Jules Richardson <julesrichardsonuk@...> wrote:
> Yes, I hadn't realised that before, but the docs seem to imply that the
> protocol's capable of handling more than 256 devices, but Acorn chose
> not to do this I believe (I'm not aware of any Acorn machines that can
> have a station ID > 255). I haven't read the datasheet fully yet though,
 
The Master I'm using at the moment is station number &047F -
network 4, station 127.
 
Econet packets all start:  stn  net  port  flag
 
The receiving software checks:
 
If stn<>this station, ignore this packet
If net<>&00, ignore this packet
If port<>one of my open ports, ignore this packet
 
That way a packet not destined for an open receive block on this
machine can be quickly ignored and further interrupts prevented.
 
The network system checks for network &00 as that means "this
network". A packet destined for a different network is transmitted
with the net byte set to a non-zero value.
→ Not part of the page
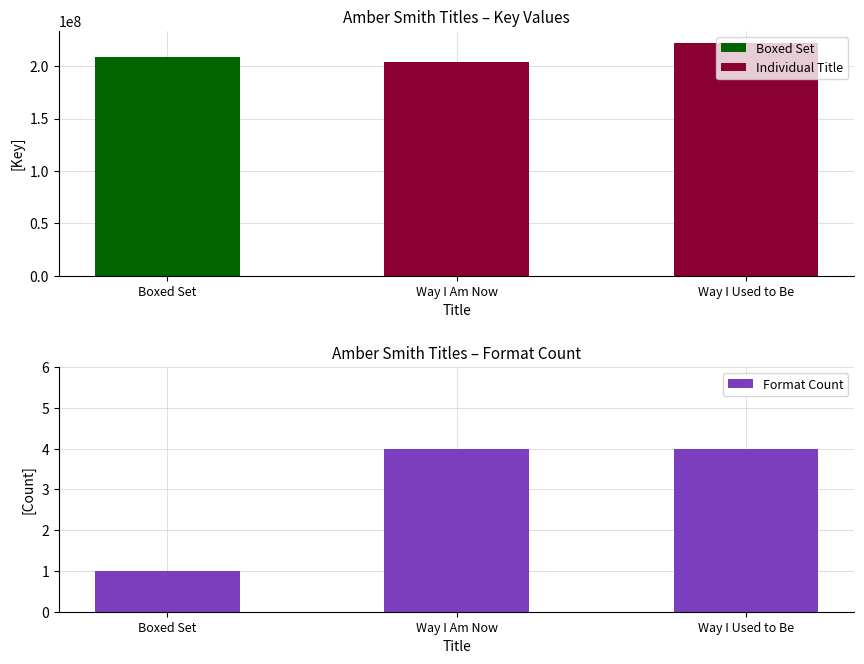

True or false: the data shows 6 at Way I Used to Be.

False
As it passed through a
bridge if the other side of the bridge is the destination network
the net byte gets set to &00 to indicate "this net".
 
RISC OS network software is also able to check that the net byte
is the network number of "this network".
 
> Presumably any kind of acknowledgement / timeout is done at a higher
> protocol level? (In other words a packet sniffer would be possible
> because the ADLC can run in purely passive mode and read entire packets
> destined for other stations)
 
That what various flavours of NETMON do.
 
> This is starting to look less and less possible without additional
> hardware - I'm starting to see why the rumour is that Acorn's VAX Econet
> interface was actually a BBC doing the network processing and hooked up
> to the VAX by a different interface!
 
My Spectrum Econet interface is a Spectrum connected to a
Econetted BBC via a serial lead. With NFS in sideways RAM and the
'machine type' bytes appropriately poked, it even shows up on
*STATIONS !
 
-- 
J.G.Harston - jgh@...                - mdfs.net/User/JGH
There are three food groups: brown, green and ice cream.